Classical Estimation versus Machine Learning for Pitch Estimation

Estimating the pitch of a periodic signal, also referred to as fundamental frequency, plays an important role in many signal processing applications, ranging from audio- and speech-signal processing to industrial applications and many more. The maximum likelihood (ML) pitch estimator is of great practical importance since it is optimal for additive white Gaussian noise (AWGN) in the sense that it is unbiased, and its variance approximately attains the Cramér-Rao lower bound (CRLB) for large data records. It also allows for a low-complex fast Fourier transform (FFT)-based implementation, subject to some mild restrictions that are often met in practice.

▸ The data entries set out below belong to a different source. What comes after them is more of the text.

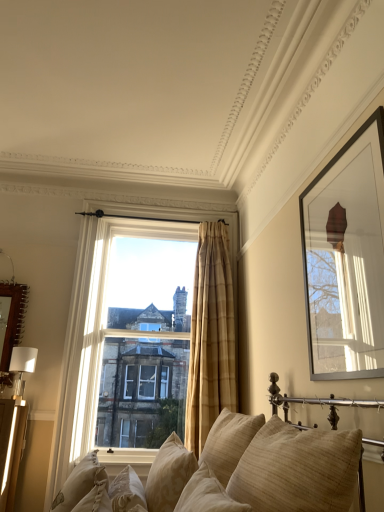
Question: From a real-world perspective, is white glossy table lamp at left on top of matte black picture frame at upper right, marked as the first picture frame in a front-to-back arrangement?

Choices:
 (A) no
 (B) yes

Answer: (A)

Question: Considering the relative sizes of white glossy table lamp at left and matte black picture frame at upper right, the 1th picture frame viewed from the right, in the image provided, is white glossy table lamp at left shorter than matte black picture frame at upper right, the 1th picture frame viewed from the right,?

Choices:
 (A) no
 (B) yes

Answer: (B)

Question: Is white glossy table lamp at left aimed at matte black picture frame at upper right, the 1th picture frame viewed from the right?

Choices:
 (A) yes
 (B) no

Answer: (B)

Question: Considering the relative positions of white glossy table lamp at left and matte black picture frame at upper right, the 1th picture frame viewed from the right, in the image provided, is white glossy table lamp at left to the right of matte black picture frame at upper right, the 1th picture frame viewed from the right, from the viewer's perspective?

Choices:
 (A) no
 (B) yes

Answer: (A)

Question: Is white glossy table lamp at left thinner than matte black picture frame at upper right, the 1th picture frame viewed from the right?

Choices:
 (A) no
 (B) yes

Answer: (A)

Question: Is white glossy table lamp at left bigger than matte black picture frame at upper right, the 1th picture frame viewed from the right?

Choices:
 (A) yes
 (B) no

Answer: (B)

Question: Is beige textured pillow at lower center, which is the 3th pillow from left to right, with beige fabric couch at center?

Choices:
 (A) yes
 (B) no

Answer: (B)

Question: Is beige textured pillow at lower center, acting as the 4th pillow starting from the right, smaller than beige fabric couch at center?

Choices:
 (A) yes
 (B) no

Answer: (A)

Question: Is beige textured pillow at lower center, which is the 3th pillow from left to right, facing towards beige fabric couch at center?

Choices:
 (A) no
 (B) yes

Answer: (B)

Question: Is beige textured pillow at lower center, which is the 3th pillow from left to right, outside of beige fabric couch at center?

Choices:
 (A) yes
 (B) no

Answer: (B)

Question: Can you confirm if beige textured pillow at lower center, which is the 3th pillow from left to right, is wider than beige fabric couch at center?

Choices:
 (A) yes
 (B) no

Answer: (B)

Question: From a real-world perspective, is beige textured pillow at lower center, which is the 3th pillow from left to right, on top of beige fabric couch at center?

Choices:
 (A) yes
 (B) no

Answer: (B)

Question: Does beige textured pillow at lower center, which ranks as the 2th pillow in left-to-right order, lie behind beige textured pillow at lower center, acting as the 4th pillow starting from the right?

Choices:
 (A) no
 (B) yes

Answer: (A)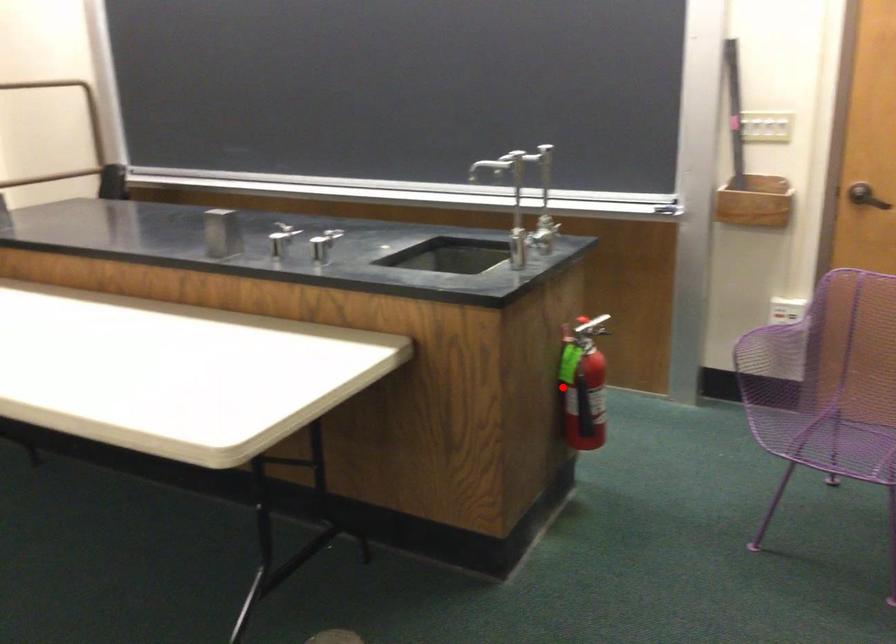
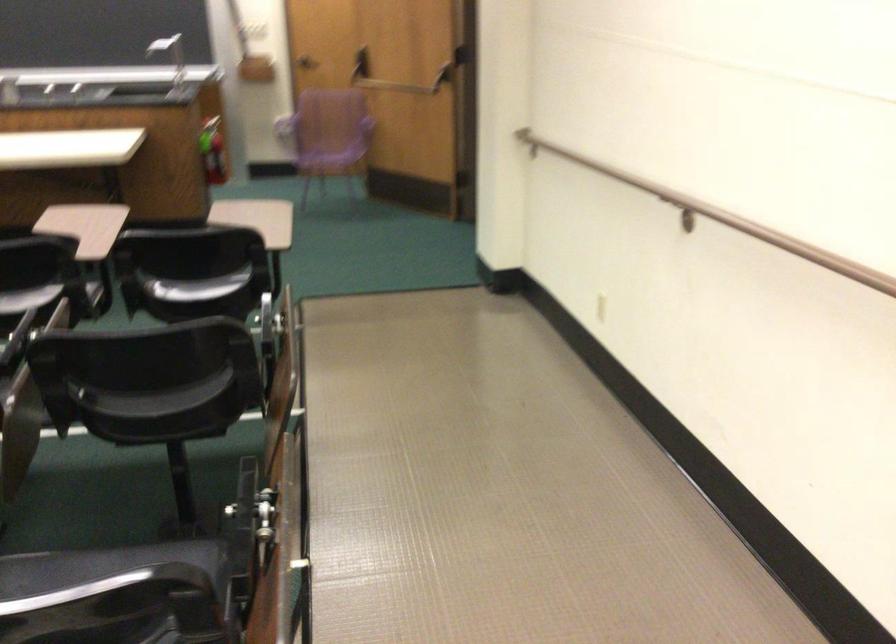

Recently, a lot of work has been done on pitch estimation, tracking and detection using machine learning approaches. While most of these works have been developed for specific tasks such as pitch tracking in music signals or heart rate estimation, very little effort has been made to compare these new approaches with classical benchmarks such as the CRLB and the accuracy and computational complexity of the ML pitch estimator. In this work, we describe the classical ML pitch estimator and derive its accuracy for the case where windowed data is used before applying the estimator. We also train several neural networks, using both existing and new architectures, on simulated data and compare their accuracy and computational complexity with the classical ML pitch estimator. And we provide a detailed description of the insights gained from training the neural networks, some of which may be useful for other estimation problems using neural networks.